Once again, it’s last week’s haul this week. And once again, it’s a small one:
- Countdown #47 of 52 (backwards), by Paul Dini, Sean McKeever, & Tom Derenick (DC)
- Jack of Fables #11, by Bill Willingham, Matthew Sturges & Steve Leialoha (DC/Vertigo)
- Welcome to Tranquility #7 by Gail Simone, Neil Googe & Stephen Molnar (DC/Wildstorm)
- Ms. Marvel #16, by Brian Reed, Aaron Lopresti & Matt Ryan (Marvel)
The blogosphere has been abuzz about Countdown, and the trend doesn’t seem to be good. The Invincible Super-Blog hates it (my preciousssss…), while Living Between Wednesdays thinks it’s okay. Meanwhile, Comics Should Be Good quotes Jerry Ordway on the darkening of Mary Marvel; Ordway was the architect of SHAZAM!’s most recent successful revival, and he isn’t wild about what they’re doing (and I can certainly see his point).
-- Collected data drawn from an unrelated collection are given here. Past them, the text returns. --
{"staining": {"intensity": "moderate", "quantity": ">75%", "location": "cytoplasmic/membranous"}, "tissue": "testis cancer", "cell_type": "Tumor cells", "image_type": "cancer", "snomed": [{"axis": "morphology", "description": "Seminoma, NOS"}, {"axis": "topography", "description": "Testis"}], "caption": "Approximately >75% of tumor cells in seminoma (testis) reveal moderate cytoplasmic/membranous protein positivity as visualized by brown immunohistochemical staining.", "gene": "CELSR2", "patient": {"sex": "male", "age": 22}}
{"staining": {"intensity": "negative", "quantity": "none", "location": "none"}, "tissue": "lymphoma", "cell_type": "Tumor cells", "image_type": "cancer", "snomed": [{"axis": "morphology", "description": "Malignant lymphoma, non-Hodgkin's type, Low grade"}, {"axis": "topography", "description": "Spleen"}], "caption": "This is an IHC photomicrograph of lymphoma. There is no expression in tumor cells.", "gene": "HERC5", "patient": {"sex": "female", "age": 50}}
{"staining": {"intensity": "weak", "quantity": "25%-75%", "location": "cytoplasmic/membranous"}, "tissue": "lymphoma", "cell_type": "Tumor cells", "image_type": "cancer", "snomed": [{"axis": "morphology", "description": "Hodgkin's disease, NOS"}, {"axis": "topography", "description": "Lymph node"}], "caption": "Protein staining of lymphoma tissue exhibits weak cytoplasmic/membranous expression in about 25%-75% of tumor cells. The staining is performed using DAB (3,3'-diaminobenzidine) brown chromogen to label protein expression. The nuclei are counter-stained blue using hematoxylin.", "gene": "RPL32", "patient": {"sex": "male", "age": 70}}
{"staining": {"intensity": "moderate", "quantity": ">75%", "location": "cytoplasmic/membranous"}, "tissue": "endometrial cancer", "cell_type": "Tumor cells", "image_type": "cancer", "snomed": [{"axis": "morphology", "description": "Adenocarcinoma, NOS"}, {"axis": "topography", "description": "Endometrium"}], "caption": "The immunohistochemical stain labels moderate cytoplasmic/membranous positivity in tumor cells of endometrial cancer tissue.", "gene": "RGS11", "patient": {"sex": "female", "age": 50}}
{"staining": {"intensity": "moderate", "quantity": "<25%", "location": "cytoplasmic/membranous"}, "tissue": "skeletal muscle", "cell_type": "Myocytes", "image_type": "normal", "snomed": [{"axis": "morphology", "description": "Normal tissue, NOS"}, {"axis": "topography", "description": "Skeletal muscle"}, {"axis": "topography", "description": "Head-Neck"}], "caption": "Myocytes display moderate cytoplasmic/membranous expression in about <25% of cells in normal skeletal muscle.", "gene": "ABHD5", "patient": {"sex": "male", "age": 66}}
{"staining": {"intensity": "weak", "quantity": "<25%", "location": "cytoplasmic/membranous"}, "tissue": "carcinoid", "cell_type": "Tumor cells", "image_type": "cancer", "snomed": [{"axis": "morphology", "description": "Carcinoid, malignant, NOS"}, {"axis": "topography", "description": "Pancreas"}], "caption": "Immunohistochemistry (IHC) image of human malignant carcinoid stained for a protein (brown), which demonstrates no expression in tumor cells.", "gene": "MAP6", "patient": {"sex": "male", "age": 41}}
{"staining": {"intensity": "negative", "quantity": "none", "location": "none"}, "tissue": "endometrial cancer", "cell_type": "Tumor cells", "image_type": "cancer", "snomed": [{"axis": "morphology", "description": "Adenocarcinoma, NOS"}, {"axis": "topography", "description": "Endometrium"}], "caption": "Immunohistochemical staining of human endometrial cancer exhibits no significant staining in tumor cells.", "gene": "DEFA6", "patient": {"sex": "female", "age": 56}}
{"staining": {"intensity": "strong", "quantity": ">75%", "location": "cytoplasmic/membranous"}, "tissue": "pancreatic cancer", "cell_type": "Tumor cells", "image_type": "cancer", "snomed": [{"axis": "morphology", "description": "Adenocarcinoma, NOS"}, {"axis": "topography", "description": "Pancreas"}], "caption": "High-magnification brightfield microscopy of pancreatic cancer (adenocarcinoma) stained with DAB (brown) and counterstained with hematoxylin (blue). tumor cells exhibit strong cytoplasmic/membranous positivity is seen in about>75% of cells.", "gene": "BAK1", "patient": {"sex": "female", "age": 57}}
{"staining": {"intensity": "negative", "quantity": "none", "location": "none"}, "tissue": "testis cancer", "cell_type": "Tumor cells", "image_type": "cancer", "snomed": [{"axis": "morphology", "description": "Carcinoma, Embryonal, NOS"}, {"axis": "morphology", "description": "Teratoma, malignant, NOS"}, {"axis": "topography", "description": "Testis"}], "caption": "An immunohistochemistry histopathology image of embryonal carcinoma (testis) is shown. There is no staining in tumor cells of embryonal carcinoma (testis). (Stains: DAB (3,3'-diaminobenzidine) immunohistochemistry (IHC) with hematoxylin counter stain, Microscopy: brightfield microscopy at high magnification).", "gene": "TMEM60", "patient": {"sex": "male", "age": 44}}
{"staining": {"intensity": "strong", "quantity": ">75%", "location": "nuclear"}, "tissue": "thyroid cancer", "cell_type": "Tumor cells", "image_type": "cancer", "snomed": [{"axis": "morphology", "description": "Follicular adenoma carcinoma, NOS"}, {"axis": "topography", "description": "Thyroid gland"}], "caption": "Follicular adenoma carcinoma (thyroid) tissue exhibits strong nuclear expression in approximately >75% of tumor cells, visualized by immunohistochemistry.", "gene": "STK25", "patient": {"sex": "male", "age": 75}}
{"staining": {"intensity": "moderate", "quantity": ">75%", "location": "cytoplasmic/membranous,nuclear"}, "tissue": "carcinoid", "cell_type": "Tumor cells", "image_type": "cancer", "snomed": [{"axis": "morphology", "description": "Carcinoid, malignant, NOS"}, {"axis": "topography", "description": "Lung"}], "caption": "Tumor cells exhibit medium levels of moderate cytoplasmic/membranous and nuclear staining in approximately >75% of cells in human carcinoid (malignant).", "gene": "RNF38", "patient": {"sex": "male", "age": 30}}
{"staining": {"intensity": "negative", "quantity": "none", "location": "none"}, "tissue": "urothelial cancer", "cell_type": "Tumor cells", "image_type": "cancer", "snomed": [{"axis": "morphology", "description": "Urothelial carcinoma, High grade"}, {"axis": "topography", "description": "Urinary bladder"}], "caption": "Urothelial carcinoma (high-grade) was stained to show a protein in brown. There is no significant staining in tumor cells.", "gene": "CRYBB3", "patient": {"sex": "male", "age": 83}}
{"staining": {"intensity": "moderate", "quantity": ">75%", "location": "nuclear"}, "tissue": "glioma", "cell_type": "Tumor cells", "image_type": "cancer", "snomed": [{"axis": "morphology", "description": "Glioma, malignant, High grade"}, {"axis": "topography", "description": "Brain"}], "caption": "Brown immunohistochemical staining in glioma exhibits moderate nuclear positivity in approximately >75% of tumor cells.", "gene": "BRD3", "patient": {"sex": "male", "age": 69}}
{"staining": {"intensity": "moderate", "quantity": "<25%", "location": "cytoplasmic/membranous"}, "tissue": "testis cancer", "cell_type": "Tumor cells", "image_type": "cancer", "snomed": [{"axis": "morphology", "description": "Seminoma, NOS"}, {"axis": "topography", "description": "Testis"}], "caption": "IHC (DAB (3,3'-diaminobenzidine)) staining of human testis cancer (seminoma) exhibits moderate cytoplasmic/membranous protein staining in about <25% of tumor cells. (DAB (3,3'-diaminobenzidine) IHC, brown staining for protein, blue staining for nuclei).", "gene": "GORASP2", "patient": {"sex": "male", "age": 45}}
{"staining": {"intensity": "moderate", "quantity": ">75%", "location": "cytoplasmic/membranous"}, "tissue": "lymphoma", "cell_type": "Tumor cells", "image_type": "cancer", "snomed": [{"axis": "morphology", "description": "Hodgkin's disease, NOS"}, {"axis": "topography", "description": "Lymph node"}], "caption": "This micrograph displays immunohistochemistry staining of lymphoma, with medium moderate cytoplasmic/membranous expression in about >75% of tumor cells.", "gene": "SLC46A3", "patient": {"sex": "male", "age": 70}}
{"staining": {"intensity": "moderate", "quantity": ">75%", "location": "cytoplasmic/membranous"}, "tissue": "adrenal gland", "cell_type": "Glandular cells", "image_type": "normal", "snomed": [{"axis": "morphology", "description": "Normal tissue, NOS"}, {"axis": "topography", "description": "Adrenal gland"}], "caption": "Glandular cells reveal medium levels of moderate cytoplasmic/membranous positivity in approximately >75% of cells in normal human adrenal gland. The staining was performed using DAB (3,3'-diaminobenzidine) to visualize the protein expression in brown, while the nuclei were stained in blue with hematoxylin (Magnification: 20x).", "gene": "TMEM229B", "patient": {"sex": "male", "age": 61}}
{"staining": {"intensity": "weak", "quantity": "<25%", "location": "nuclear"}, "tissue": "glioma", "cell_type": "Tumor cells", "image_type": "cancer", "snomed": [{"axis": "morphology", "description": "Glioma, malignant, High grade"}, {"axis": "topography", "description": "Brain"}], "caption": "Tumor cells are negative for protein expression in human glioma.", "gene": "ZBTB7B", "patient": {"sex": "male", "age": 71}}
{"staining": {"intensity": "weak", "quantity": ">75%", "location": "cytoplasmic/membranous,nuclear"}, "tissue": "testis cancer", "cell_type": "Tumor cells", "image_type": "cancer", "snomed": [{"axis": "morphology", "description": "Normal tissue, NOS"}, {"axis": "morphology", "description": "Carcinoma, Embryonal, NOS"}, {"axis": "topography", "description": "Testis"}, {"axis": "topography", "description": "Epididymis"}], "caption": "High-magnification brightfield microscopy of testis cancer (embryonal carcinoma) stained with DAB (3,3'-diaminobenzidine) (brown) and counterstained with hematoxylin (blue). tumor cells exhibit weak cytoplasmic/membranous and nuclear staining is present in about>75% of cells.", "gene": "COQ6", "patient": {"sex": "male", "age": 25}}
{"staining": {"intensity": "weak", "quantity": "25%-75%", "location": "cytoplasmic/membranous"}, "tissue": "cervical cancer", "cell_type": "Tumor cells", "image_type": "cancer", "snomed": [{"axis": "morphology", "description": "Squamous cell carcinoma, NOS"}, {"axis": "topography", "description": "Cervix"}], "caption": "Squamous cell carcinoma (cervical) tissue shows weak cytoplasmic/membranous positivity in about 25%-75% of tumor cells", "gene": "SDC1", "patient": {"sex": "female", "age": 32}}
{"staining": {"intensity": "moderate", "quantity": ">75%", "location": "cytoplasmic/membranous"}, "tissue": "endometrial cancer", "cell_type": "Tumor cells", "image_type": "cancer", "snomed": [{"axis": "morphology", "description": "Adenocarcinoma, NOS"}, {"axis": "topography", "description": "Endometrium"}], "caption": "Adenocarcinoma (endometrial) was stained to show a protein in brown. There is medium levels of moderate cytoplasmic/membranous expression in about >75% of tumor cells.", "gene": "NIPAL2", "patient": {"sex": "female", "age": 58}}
Lastly, Comix Experience observes that orders at their store for Countdown are plummeting quickly.
I’m pretty much with Rachelle at LBW: It’s entertaining, it’s not as good as 52. But then, we’re only 5 weeks in, and I don’t reall the first 5 weeks of 52 being any great shakes, either. (BTW, I’ve heard rumors that Countdown will lead into something called Final Crisis, which is alluded to in the current JLA/JSA team-up. But if you think I believe the word “Final” will actually play true, then I’ve got an abandoned satellite headquarters to sell you…)
This issue of Jack of Fables is my last. It hasn’t found the balance of characters and storylines that Fables did, and this issue shows just how thoroughly unlikeable Jack is as a character, and why he therefore can’t really carry the series. Which is unfortunate, since it’s his series. I gave it a good try, but it doesn’t work for me.
It’s slowly sinking in that Welcome to Tranquility reminds me of nothing so much as Alan Moore’s enjoyable run on Supreme from a decade or so back: The old super-heroes in the present day, the new generation, the occasional old-style flashbacks to previous adventures, and the hint of kitsch in the characters’ catch-phrases. A deliberate homage? Hard to say, since Moore’s approach to superheroes and their legacies is pervasive in modern comics, between Watchmen, Supreme and Tom Strong. Tranquility is a little weird since its characters are so mostly pretty far afield of the archetypes we’re used to (well, that I’m used to), so there’s no real sense of nostalgia but there’s a strong sense that there should be.
I’m not really sure what to make of the total package: There are things I like, and things I don’t, and the whole is strange and off-beat, but doesn’t feel fresh or entirely satisfying. Is Simone just nutty in a different way from your typical comics writer (and since your typical comics writer is a man, the answer is probably “yes, and that’s a good thing”), or is Tranquility just an experiment that doesn’t quite gel? Maybe both.